Samy Mesli, historien
1. Paul Martin, A Very Public Life, vol. 2, Toronto, Deneau, 1985, p. 596.
2. Cité par Claude Morin, L’art de l’impossible. La diplomatie québécoise depuis 1960, Montréal, Boréal, 1987, p. 81.
3. André Duchesne, La traversée du Colbert. De Gaulle au Québec en juillet 1967, Montréal, Boréal, 2017, p. 212.
4. «De Gaulle visite Montréal», Montréal-Matin, 27 juillet 1967.
5. André Duchesne, op. cit., p. 216.
6. Discours du général de Gaulle à l’Université de Montréal, 26 juillet 1967.
7. Christophe Tardieu, La dette de Louis XV, Paris, Éditions du Cerf, 2017, p. 103.
8. Cité par Jean Tainturier, De Gaulle au Québec.

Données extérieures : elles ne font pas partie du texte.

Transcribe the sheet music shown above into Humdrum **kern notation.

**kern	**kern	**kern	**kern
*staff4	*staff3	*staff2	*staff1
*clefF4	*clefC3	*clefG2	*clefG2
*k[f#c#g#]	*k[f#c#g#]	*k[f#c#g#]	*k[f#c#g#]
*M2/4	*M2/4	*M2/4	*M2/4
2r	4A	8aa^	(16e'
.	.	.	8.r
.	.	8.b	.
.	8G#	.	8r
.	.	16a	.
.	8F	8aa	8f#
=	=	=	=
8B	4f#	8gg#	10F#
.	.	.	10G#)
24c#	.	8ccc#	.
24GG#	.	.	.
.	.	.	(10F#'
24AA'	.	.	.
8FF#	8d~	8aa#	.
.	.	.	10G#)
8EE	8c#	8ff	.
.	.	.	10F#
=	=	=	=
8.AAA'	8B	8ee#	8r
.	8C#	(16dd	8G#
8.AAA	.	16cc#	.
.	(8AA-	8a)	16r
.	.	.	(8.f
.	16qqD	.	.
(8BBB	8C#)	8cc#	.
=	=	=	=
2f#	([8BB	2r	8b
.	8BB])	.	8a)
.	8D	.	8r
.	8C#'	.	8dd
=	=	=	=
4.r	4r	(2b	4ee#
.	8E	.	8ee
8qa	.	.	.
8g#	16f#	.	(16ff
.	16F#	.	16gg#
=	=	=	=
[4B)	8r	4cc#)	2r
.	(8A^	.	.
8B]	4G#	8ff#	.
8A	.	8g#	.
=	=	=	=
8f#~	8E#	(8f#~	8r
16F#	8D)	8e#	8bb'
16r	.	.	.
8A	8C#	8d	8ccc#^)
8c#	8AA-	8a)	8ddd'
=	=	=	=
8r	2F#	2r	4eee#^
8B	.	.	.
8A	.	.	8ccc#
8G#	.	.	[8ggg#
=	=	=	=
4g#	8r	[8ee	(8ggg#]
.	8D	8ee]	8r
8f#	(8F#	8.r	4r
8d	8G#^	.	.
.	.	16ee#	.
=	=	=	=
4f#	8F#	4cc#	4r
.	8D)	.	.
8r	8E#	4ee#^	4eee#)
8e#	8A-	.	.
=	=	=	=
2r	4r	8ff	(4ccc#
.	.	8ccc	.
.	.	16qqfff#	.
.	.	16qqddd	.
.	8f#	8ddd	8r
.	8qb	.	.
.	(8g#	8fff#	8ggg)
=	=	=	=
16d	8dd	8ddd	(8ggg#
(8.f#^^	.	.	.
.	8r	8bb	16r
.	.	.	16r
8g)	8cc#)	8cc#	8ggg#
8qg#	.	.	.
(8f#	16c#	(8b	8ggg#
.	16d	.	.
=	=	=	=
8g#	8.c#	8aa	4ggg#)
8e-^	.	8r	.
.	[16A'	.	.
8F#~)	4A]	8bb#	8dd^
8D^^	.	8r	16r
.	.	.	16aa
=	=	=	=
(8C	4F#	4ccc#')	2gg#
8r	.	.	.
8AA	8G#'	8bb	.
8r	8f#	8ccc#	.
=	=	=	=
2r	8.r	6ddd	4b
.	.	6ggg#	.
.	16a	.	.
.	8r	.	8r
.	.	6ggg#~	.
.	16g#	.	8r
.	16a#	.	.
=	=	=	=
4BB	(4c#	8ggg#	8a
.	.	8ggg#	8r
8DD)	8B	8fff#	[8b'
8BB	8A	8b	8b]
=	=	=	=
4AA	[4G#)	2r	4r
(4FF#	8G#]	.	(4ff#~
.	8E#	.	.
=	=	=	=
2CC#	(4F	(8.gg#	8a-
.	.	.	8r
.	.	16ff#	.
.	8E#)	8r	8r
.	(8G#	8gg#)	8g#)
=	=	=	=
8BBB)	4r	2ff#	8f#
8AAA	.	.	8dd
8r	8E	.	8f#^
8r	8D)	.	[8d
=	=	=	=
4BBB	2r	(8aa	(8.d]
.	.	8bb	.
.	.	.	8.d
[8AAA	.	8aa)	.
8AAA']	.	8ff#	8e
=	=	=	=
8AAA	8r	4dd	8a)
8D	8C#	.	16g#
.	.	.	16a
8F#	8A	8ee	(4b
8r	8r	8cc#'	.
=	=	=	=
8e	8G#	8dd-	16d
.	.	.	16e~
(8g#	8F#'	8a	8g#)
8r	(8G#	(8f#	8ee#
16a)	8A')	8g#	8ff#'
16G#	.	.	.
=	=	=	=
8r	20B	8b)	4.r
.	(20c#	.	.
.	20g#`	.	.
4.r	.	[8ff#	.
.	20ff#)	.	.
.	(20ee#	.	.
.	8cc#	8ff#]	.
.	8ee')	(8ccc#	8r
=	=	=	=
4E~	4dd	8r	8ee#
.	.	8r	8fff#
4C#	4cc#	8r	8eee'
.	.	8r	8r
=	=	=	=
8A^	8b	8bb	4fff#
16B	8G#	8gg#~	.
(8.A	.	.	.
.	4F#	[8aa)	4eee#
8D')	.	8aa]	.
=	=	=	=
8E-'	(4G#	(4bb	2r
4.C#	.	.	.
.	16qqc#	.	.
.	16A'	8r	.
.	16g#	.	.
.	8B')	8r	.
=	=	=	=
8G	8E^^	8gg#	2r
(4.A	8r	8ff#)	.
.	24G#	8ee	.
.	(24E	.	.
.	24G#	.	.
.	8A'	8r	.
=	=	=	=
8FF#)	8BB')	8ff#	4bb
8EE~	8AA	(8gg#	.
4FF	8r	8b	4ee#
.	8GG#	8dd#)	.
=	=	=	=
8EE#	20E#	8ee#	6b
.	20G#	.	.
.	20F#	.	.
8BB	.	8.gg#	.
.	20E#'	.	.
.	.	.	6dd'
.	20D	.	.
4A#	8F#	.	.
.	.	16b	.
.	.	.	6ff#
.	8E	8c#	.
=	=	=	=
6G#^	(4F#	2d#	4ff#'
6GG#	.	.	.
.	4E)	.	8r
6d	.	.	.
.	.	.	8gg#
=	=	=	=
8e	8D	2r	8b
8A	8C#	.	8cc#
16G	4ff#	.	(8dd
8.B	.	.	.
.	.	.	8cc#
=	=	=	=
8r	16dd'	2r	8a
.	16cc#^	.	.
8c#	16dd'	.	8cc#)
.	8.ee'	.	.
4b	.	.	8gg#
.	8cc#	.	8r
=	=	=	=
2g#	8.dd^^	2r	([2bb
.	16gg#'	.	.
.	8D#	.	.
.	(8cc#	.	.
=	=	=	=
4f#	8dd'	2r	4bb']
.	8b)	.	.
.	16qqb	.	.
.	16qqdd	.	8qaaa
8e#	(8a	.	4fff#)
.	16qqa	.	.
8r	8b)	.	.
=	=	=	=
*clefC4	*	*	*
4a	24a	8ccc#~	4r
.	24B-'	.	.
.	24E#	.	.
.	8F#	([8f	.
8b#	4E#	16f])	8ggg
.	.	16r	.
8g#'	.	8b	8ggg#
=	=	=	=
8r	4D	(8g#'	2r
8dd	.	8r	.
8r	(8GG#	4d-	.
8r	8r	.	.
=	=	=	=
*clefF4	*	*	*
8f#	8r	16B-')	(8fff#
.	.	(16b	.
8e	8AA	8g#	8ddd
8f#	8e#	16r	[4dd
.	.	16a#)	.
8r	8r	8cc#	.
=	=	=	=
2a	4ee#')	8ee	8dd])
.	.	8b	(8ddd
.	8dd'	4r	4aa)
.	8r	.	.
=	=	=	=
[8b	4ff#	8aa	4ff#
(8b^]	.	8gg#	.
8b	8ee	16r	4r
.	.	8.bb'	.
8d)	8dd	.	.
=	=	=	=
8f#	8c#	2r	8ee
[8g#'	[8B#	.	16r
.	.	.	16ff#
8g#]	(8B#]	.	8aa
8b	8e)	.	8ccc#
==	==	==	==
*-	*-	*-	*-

Le dossier des quatre journées, Montréal, Éditions du Jour, 1970, p. 84-91.
9. Allocution en réponse au discours du maire Jean Drapeau lors du déjeuner offert à l’hôtel de ville, 26 juillet 1967.
10. «La foule suit jusqu’à Dorval», Le Nouveau Samedi, 29 juillet 1967.
11. Télégramme adressé à Daniel Johnson dans l’avion présidentiel de retour vers Paris.
12. Dale C. Thomson, De Gaulle et le Québec, Éditions du Trécarré, Saint-Laurent, 1990, p. 280.